**INFORMATION PROVIDED:**

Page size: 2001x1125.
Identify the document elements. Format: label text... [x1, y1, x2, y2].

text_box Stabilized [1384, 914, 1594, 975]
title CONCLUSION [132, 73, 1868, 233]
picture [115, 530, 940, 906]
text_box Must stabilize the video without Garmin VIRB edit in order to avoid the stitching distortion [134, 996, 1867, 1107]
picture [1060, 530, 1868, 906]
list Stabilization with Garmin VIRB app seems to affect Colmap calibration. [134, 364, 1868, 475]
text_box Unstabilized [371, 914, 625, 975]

--

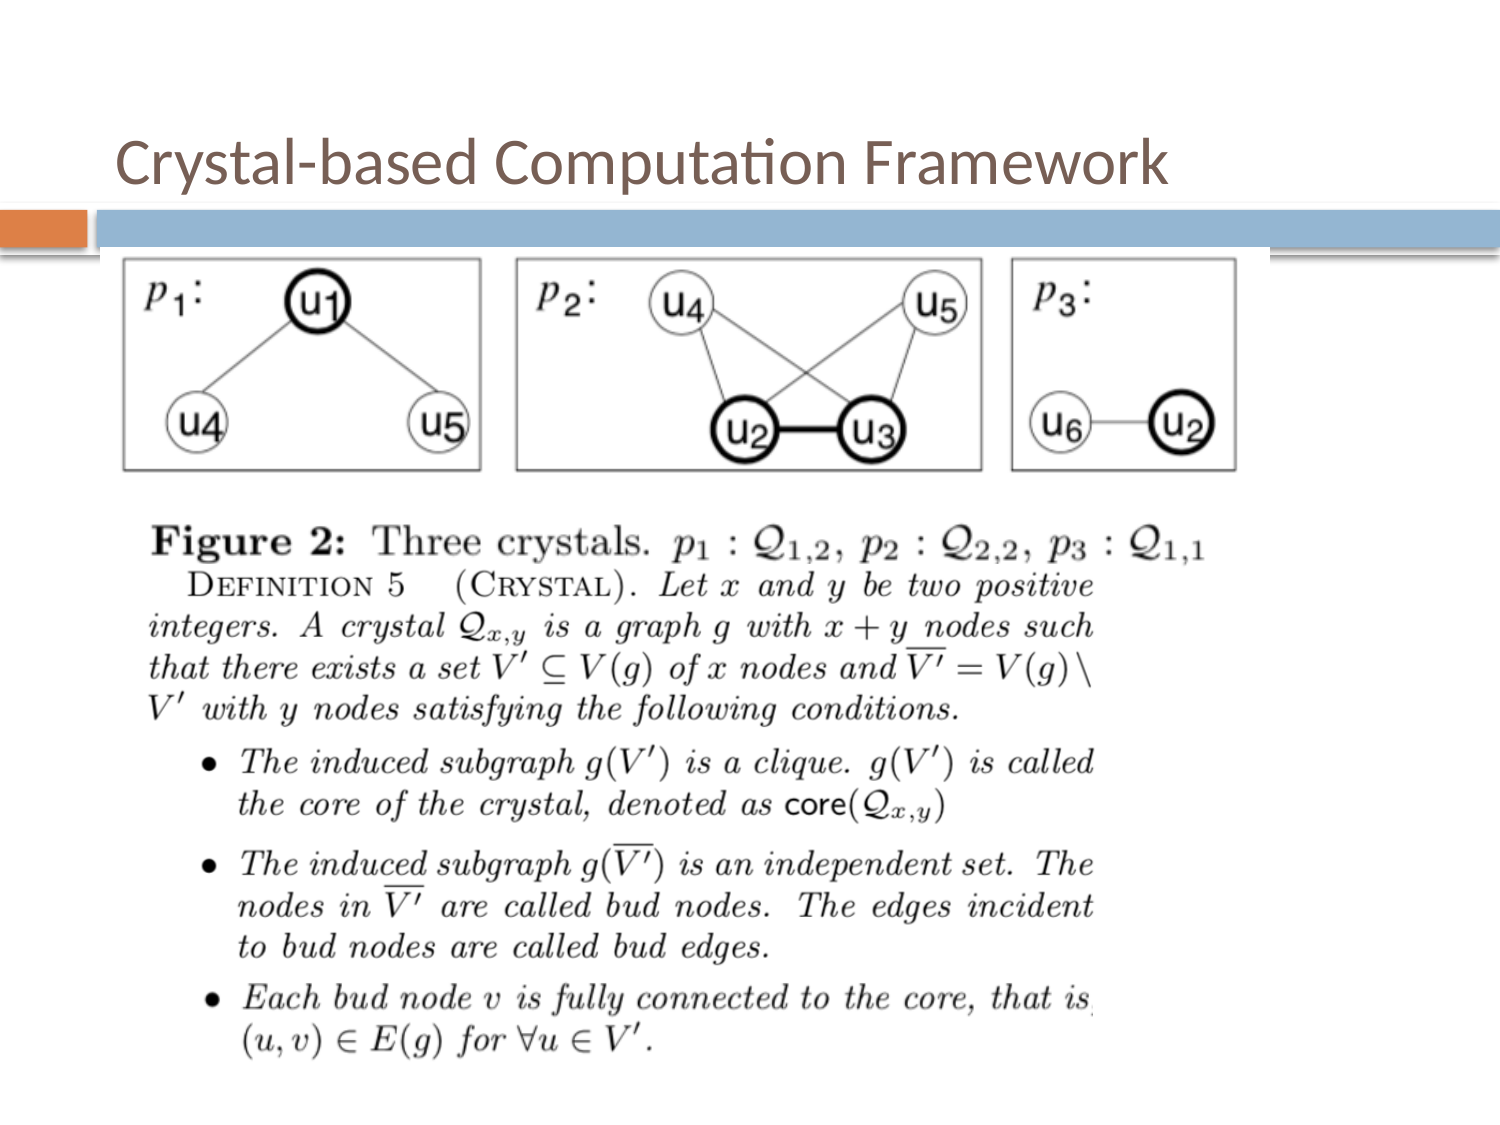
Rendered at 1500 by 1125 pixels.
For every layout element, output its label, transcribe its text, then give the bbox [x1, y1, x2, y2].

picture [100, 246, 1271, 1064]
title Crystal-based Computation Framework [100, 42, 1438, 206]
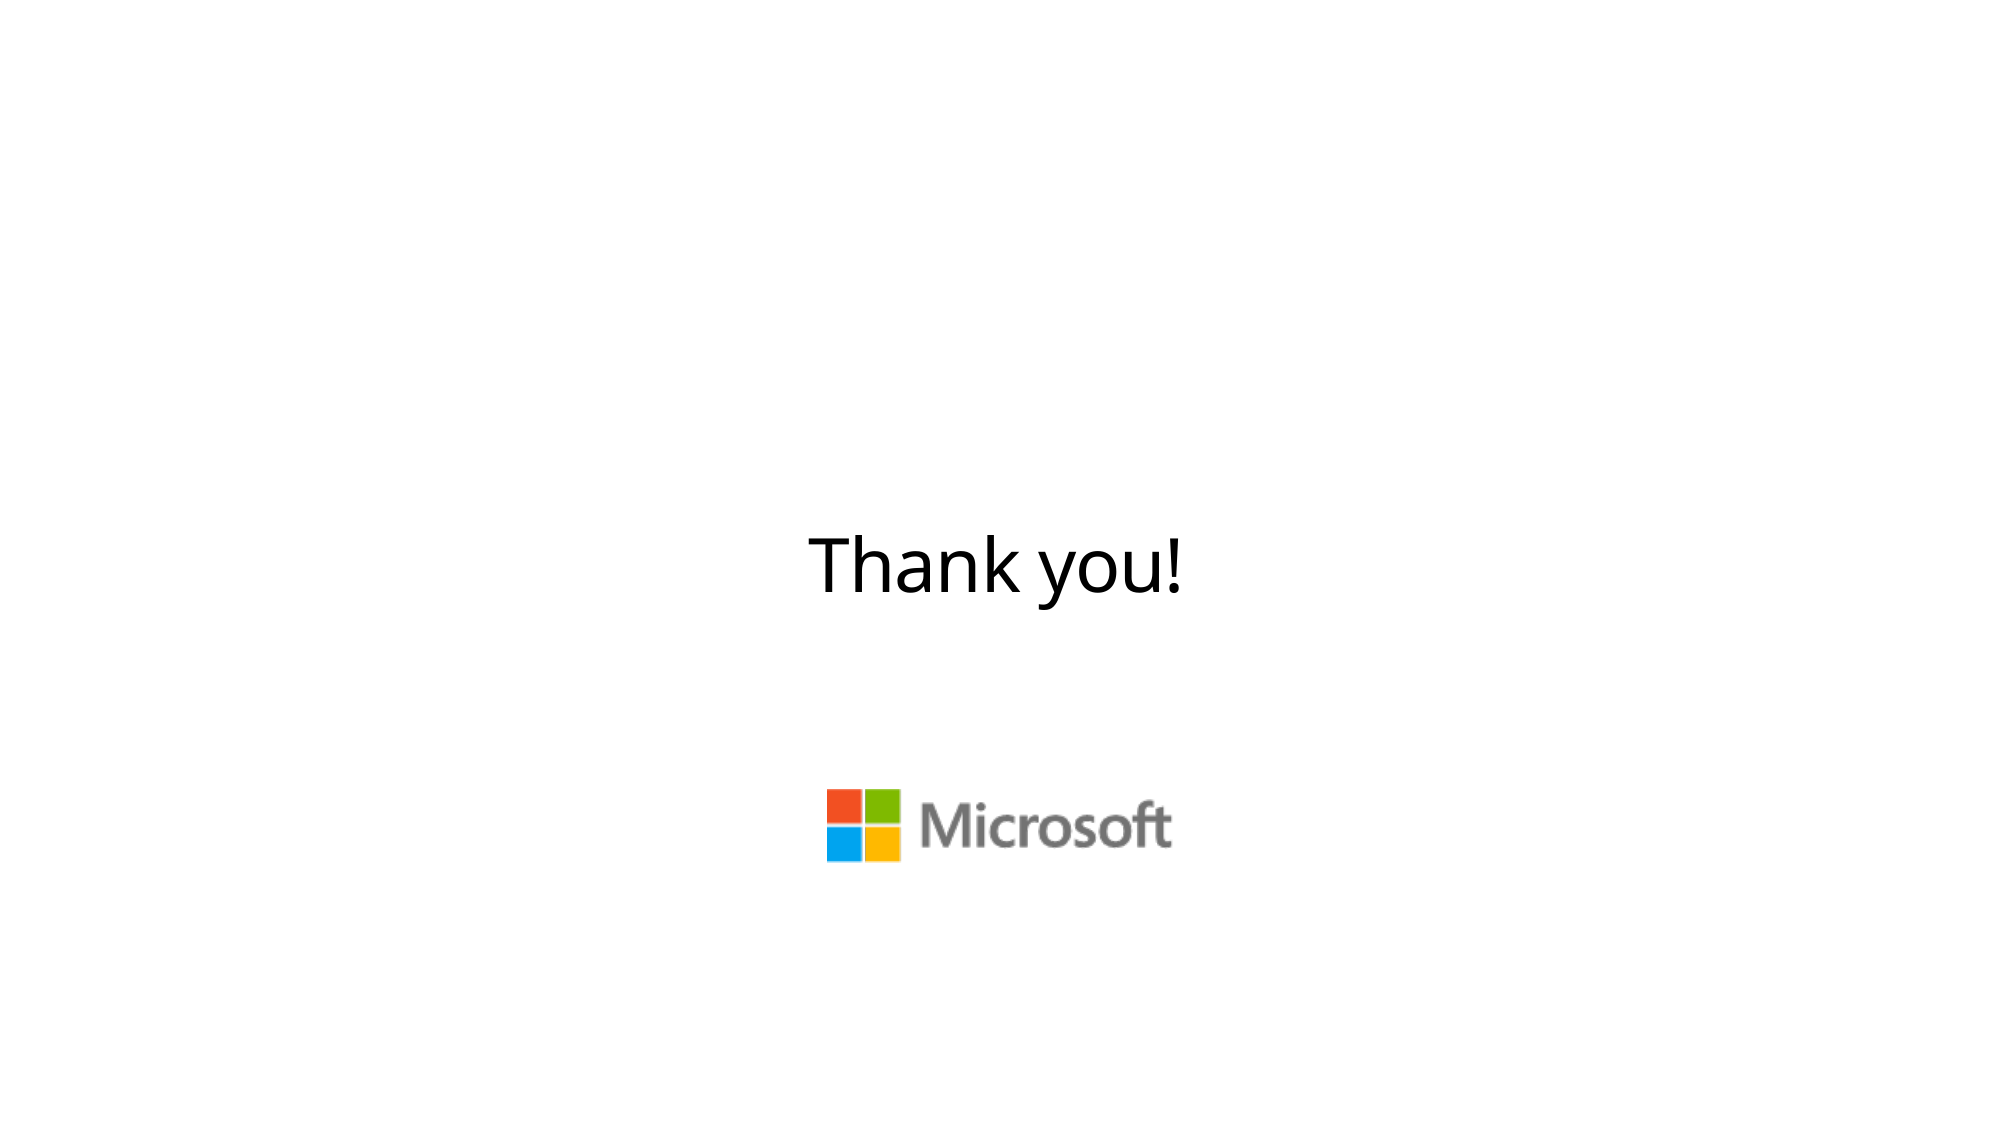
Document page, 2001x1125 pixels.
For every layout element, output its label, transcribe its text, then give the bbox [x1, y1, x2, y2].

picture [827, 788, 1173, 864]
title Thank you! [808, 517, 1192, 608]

* * *

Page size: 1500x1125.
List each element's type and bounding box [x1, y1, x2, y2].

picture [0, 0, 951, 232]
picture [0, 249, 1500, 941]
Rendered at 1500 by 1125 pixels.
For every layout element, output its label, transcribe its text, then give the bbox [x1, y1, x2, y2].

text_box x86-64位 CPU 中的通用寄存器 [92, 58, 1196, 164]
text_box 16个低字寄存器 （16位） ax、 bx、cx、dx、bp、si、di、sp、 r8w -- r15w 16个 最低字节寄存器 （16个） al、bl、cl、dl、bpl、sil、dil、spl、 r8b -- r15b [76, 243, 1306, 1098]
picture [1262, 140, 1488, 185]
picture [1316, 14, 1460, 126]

**PROBLEM TO SOLVE:** Only the number is wanted: how many lines of the data contain the word "size"?

**RESPONSE FOR THIS EXERCISE:** 2